Mallika Writes: Just Speaking


15th May - DNA

Chamanlal Bhimabhai Chavda is a marginal farmer in Khamblav village in Surendranagar. He owns four acres of non irrigated land which, for generations, he has tilled for desi cotton, or kala as it is colloquially called. Kala has a longer growth and harvesting cycle than BT cotton and is ready for selling in late March or April. Unseasonal rains late last year destroyed cotton on three of his four acres. What nature didn’t ruin, government policy did. An export ban on  cotton was lifted for a few months and producers of BT cotton which was by then ready for sale earned Rs 1000 to Rs 16000 for 20 kilos. Kala was not then ready. By the time it was, the ban had been reimposed. In spite of the fall in the production of kala because of the rains and because acreage dedicated to it has shrunk, today the over two lakh farmers who grow this are in a desperate situation. No one is lifting their cotton, not even at the throw away price of Rs 500 for 20 kilos.

Chamanbhai’s economics do not work. The input cost of his cotton, not counting his and his family’s labour (they could have earned Rs 10,000 had they availed of MGNREGA – if fraud didn’t take that away of course) comes to Rs 15040. Even if he is able to sell his 20 mounds (400 kilos) at Rs 500, all he gets back is Rs 10,000. That is a clear financial loss of over Rs 5000. Add to that the family’s wages and the figure easily comes to Rs 30,000. What must the family have eaten all year? What are they eating now? What are they wearing? Do the children go to school? How? How is Chamanlal going to pay back the bank loan which has fallen due? Without a further loan how is he going to plant again? Will he turn to the money lender and get a further loan at exorbitant rates to pay back the bank? Will he and his family ever get out of this cycle? Shouldn’t we be concerned?

There are over two lakh farmers who still grow the cotton that once made us the Manchester of the East. On an average family size of five ( probably a huge underestimation) that makes over ten lakh people, practically starving and destitute, spread over Saurashtra and Kutchch,  What hope and action can save them? Are we just waiting for more suicides, leaving even more women and children homeless?

When the mandarins in the Planning Commission pontificate about poverty, have they tried to follow what they have deemed fair? Just last week this august body declared that anyone in the urban areas who could earn Rs 20 a day or Rs 18 if in the rural areas, would not be considered below poverty level! Have any of the members actually gone to the shops, or to a school or hospital, and seen what this amount buys, or rather can not buy? Is this some kind of a joke? Will they try and live on this sum for a week with their families?

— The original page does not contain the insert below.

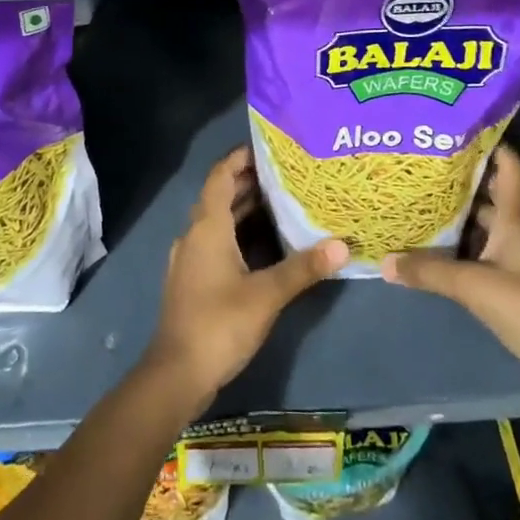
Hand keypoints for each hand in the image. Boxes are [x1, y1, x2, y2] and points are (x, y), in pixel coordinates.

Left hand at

How can we get the decision makers to see the reality, the people behind the numbers, their actual lives, so that there is understanding of human suffering rather than of statistics and robust figures that hide misery and truth? How can we prevail on them that a very urgent and totally new look  needs to be directed towards actual people and their state to alleviate human suffering, agony, humiliations? That plans and policies need to have them as the focus and not numbers that can be jiggled or manipulated?

As for the cotton farmers, the governments, both at the Centre and the State must step in to immediately purchase their desi cotton at a respectable price of Rs 1200 or more per 20 kilos. If super rich profit making industries can be gifted lakhs of crores every year as tax breaks and subsidies, do the poor and suffering of India have to be left to starve?